2010 United States gubernatorial elections

Republican Governors Association Chairman, Haley Barbour tapped Baiano to run film and media during 2010 United States gubernatorial elections.

During the 2010 midterms, Baiano was employed by the Republican Governors Association as Director of Film, harnessing over 80 million views on his Facebook driven series “Remember November”, which charted the Time (magazine) List of Best Viral Campaign Ads of 2010. Baiano would also direct a short film with Chris Christie.

2012 presidential election

Baiano joined Rick Perry's presidential campaign as his second campaign of the 2012 election. Baiano would go on and sweep the American Association of Political Consultants Pollie Awards in best presidential ads of the 2012 presidential election.

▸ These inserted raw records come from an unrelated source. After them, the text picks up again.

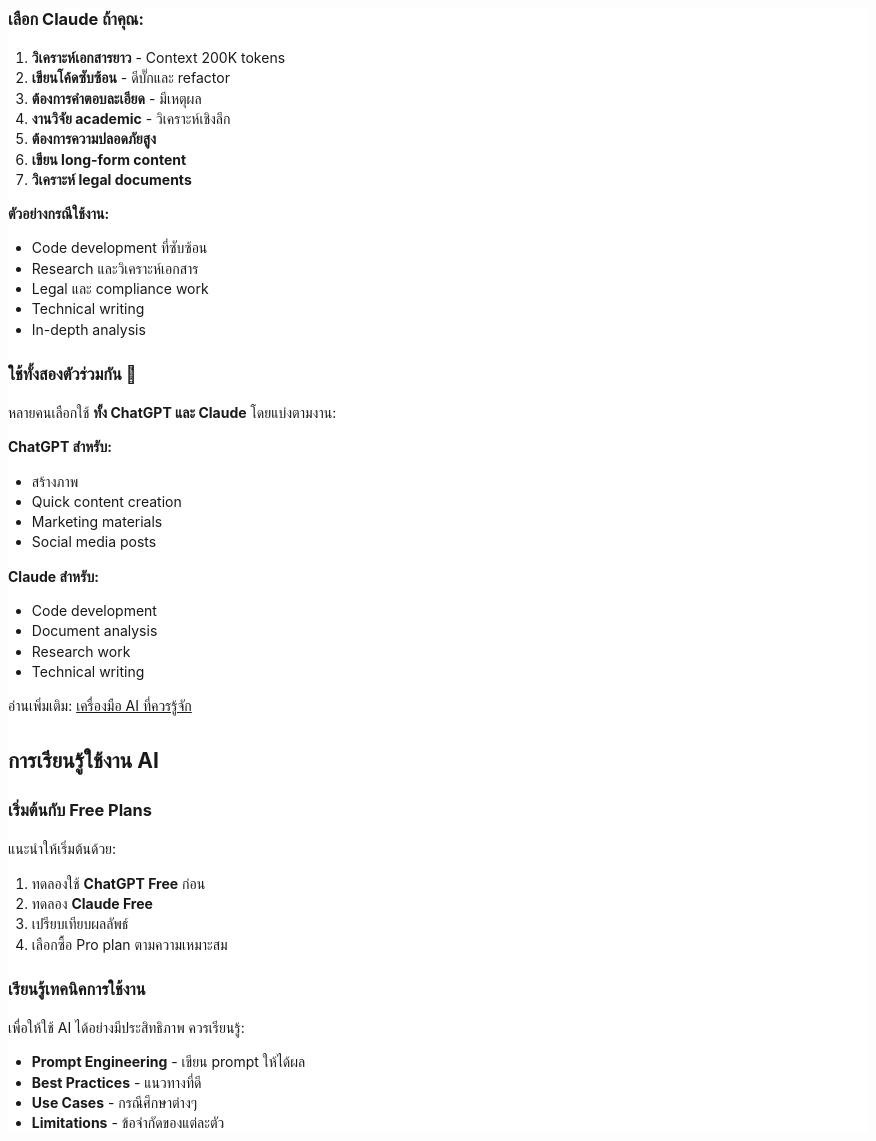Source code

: ### เลือก Claude ถ้าคุณ:

1. **วิเคราะห์เอกสารยาว** - Context 200K tokens
2. **เขียนโค้ดซับซ้อน** - ดีบั๊กและ refactor
3. **ต้องการคำตอบละเอียด** - มีเหตุผล
4. **งานวิจัย academic** - วิเคราะห์เชิงลึก
5. **ต้องการความปลอดภัยสูง**
6. **เขียน long-form content**
7. **วิเคราะห์ legal documents**

**ตัวอย่างกรณีใช้งาน:**
- Code development ที่ซับซ้อน
- Research และวิเคราะห์เอกสาร
- Legal และ compliance work
- Technical writing
- In-depth analysis

### ใช้ทั้งสองตัวร่วมกัน 🎯

หลายคนเลือกใช้ **ทั้ง ChatGPT และ Claude** โดยแบ่งตามงาน:

**ChatGPT สำหรับ:**
- สร้างภาพ
- Quick content creation
- Marketing materials
- Social media posts

**Claude สำหรับ:**
- Code development
- Document analysis
- Research work
- Technical writing

อ่านเพิ่มเติม: [เครื่องมือ AI ที่ควรรู้จัก](/blog/ai-tools-overview/)

## การเรียนรู้ใช้งาน AI

### เริ่มต้นกับ Free Plans

แนะนำให้เริ่มต้นด้วย:
1. ทดลองใช้ **ChatGPT Free** ก่อน
2. ทดลอง **Claude Free**
3. เปรียบเทียบผลลัพธ์
4. เลือกซื้อ Pro plan ตามความเหมาะสม

### เรียนรู้เทคนิคการใช้งาน

เพื่อให้ใช้ AI ได้อย่างมีประสิทธิภาพ ควรเรียนรู้:
- **Prompt Engineering** - เขียน prompt ให้ได้ผล
- **Best Practices** - แนวทางที่ดี
- **Use Cases** - กรณีศึกษาต่างๆ
- **Limitations** - ข้อจำกัดของแต่ละตัว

Baiano departed the RGA in 2011 and went on to direct for the presidential campaigns of Tim Pawlenty and Rick Perry during the 2012 presidential election. Baiano's ads for Tim Pawlenty were seen as a game changer in US politics and was cited as the most unforgettable of the election while Rick Perry's Proven Leadership ad was the most watched republican ad of 2012 charting AdAge's global Viral Video Chart as the only political ad for two consecutive weeks. Baiano's style was quickly becoming the talk of the political community, touted as pioneering an entire new genre of political ad making.

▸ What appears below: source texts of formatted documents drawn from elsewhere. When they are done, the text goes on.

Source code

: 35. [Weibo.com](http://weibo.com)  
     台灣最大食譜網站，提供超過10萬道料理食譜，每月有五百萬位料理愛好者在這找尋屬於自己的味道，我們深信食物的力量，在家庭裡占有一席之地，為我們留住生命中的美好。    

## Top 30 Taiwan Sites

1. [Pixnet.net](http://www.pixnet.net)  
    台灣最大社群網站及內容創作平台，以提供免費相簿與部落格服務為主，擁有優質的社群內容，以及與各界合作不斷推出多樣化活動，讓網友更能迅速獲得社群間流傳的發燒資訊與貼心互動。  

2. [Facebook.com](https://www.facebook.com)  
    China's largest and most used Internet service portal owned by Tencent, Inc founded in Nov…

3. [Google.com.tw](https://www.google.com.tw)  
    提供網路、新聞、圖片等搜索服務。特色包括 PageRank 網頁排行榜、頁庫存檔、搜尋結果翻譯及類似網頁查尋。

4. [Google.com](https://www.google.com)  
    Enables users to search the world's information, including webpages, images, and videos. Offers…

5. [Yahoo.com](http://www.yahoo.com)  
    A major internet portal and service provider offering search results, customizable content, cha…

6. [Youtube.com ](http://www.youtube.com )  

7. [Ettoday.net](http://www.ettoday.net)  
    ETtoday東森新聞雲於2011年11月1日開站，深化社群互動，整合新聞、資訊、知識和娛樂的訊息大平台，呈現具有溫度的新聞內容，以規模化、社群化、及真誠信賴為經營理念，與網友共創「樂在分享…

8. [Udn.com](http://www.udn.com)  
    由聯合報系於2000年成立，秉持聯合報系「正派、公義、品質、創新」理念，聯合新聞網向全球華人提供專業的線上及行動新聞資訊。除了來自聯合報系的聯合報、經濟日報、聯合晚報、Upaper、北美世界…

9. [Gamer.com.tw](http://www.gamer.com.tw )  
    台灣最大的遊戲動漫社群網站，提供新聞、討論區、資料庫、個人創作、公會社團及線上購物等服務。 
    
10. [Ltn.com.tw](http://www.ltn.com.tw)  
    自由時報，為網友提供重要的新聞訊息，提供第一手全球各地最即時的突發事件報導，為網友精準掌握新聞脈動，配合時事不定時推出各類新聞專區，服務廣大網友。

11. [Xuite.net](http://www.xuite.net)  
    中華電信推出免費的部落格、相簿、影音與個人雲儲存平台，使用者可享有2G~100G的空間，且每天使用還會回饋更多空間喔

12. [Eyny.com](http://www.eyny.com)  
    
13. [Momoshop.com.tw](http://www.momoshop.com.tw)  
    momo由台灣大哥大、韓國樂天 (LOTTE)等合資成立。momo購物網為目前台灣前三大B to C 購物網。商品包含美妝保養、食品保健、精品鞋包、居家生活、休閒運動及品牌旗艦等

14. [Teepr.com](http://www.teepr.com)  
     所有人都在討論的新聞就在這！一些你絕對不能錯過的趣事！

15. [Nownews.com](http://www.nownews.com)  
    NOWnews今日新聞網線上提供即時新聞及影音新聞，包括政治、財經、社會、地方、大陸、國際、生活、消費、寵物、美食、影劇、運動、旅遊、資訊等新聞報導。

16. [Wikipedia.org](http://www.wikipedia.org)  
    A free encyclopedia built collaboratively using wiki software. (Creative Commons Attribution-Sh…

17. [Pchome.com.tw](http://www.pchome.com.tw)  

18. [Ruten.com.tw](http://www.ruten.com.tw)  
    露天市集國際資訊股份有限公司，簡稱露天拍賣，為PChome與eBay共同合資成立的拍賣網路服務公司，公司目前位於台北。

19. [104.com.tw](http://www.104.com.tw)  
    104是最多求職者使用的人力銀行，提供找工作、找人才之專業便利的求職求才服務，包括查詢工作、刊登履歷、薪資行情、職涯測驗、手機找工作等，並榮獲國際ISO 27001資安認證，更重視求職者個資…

Former Canadian Prime Minister, Stephen Harper was criticized for directly plagiarizing Lucas Baiano's presidential ad for Tim Pawlenty entitled Courage to Stand for his closing ad during the 2011 Canadian federal election.

2014 United States Senate elections

Baiano joined Mitch McConnell in 2013.

Baiano directed for Mitch McConnell's victorious 2014 United States Senate election in Kentucky. In the same year, Baiano also produced an ad entitled Restore Leadership, which was referenced as one of the most memorable ads of the election cycle for the 2014 United States Senate election in New Mexico.

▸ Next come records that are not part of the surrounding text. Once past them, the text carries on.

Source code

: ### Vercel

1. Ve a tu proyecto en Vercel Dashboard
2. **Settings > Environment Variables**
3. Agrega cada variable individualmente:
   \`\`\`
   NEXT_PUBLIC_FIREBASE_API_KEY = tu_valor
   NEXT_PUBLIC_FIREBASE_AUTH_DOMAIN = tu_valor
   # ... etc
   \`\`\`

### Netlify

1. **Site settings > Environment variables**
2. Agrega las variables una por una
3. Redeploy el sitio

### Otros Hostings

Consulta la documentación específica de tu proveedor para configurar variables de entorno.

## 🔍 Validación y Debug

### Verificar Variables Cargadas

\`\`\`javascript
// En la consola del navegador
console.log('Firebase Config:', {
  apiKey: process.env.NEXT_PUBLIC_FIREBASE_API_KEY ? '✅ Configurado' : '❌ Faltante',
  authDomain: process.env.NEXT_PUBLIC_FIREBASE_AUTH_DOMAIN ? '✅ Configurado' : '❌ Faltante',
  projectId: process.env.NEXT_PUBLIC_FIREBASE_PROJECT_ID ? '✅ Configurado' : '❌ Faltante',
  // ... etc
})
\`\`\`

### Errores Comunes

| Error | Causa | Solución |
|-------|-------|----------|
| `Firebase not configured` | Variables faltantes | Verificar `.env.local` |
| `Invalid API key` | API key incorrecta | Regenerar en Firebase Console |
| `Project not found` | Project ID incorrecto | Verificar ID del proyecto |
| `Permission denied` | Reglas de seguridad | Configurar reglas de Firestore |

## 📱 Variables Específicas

By early 2015, Baiano's signature style of ad making had spread, now incorporated by many politicians and presidential contenders throughout the industry.

==Awards==
4-time American Association of Political Consultants Pollie Award winner (2011) with Republican Governors Association

5-time American Association of Political Consultants Pollie Award winner (2012) as President of We Are Politics

6-time American Association of Political Consultants Pollie Award winner (2013) as President of WeRPolitics

5-time American Association of Political Consultants Pollie Award winner (2014) as President of WeRPolitics

3-time American Association of Political Consultants Pollie Award winner (2016) as President of WeRPolitics

5-time American Advertising Awards Winner (2013, 2017)

National Capital / Chesapeake Bay Emmy Awards Judge

==Personal life==

Lucas Baiano is married to Katarina (Alharmoosh) Baiano, a former producer for NBC and Sky News. They were married in 2015 in Washington, DC and have one 2-year-old son.